E a ilha desconhecida, perguntou o homem do leme, A ilha desconhecida [...] não passa duma ideia da tua cabeça, os geógrafos do rei foram ver nos mapas e declararam que ilhas por conhecer é coisa que se acabou há muito tempo. (SARAMAGO, 1998, p. 56-57)

Saramago apresenta tendências engajadas em seus textos, a partir de uma dinâmica literária influenciada por fatores históricos e sociais contemporâneos, os quais levam o sujeito a promover uma imersão no seu universo cultural, tendo como princípio a sua própria dinâmica comunicativa.

Espera-se que os escritores de literatura engajada não falem pelas minorias, nem substituam a fala dos grupos minoritários por seus discursos literários, mas que, sobretudo, criem estratégias particulares e contextualizadas para, através da estrutura ficcional, dar voz ao outro, possibilitar que este outro, tendo sua presença e criação justificadas pelo contexto ficcional, possa expressar-se a partir de suas próprias aspirações as quais emergem de espaços periféricos, de lugares de exclusão, e que tal processo possibilite a constituição de suas identidades.

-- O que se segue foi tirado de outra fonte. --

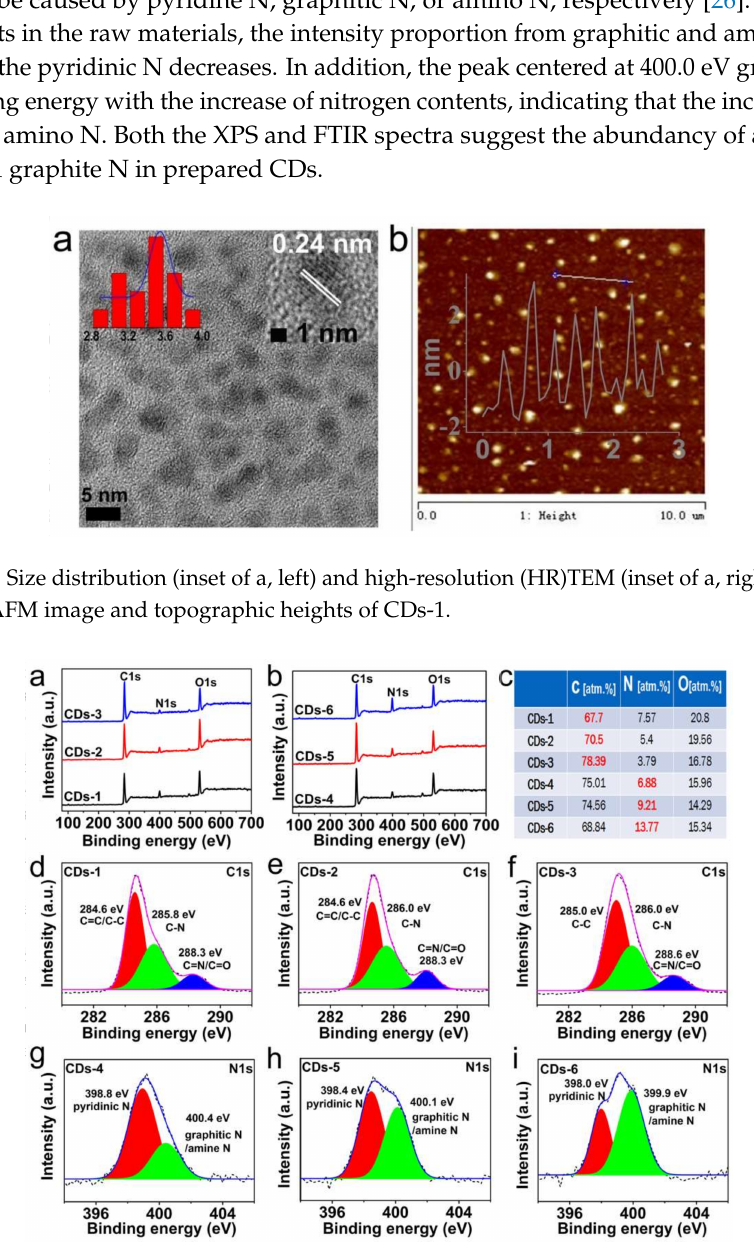
Figure 2. ( a , b ) XPS spectra of CDs-1, CDs-2, CDs-3, and CDs-4, CDs-5, CDs-6; ( c ) The element contents for CDs-1 to CDs-6; ( d – f ) C1s spectra and fitting results of CDs-1, CDs-2, and CDs-3, respectively; ( g – i ) N 1s spectra and fitting results of CDs-4, CDs-5, and CDs-6,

Em várias passagens da obra, está expressa a questão que fundamenta o conto: a busca da identidade, tornando-se cada vez mais evidente, na indagação do homem que queria um barco, a reflexão sobre esta problemática: "Que é necessário sair da ilha para ver a ilha, [...] não nos vemos se não nos saímos de nós" (SARAMAGO, 1998, p. 41). Assim, levar em consideração o outro também é o caminho para o autoconhecimento, só possível quando se assume a consciência de que esse outro é importante para o desvelamento de si mesmo.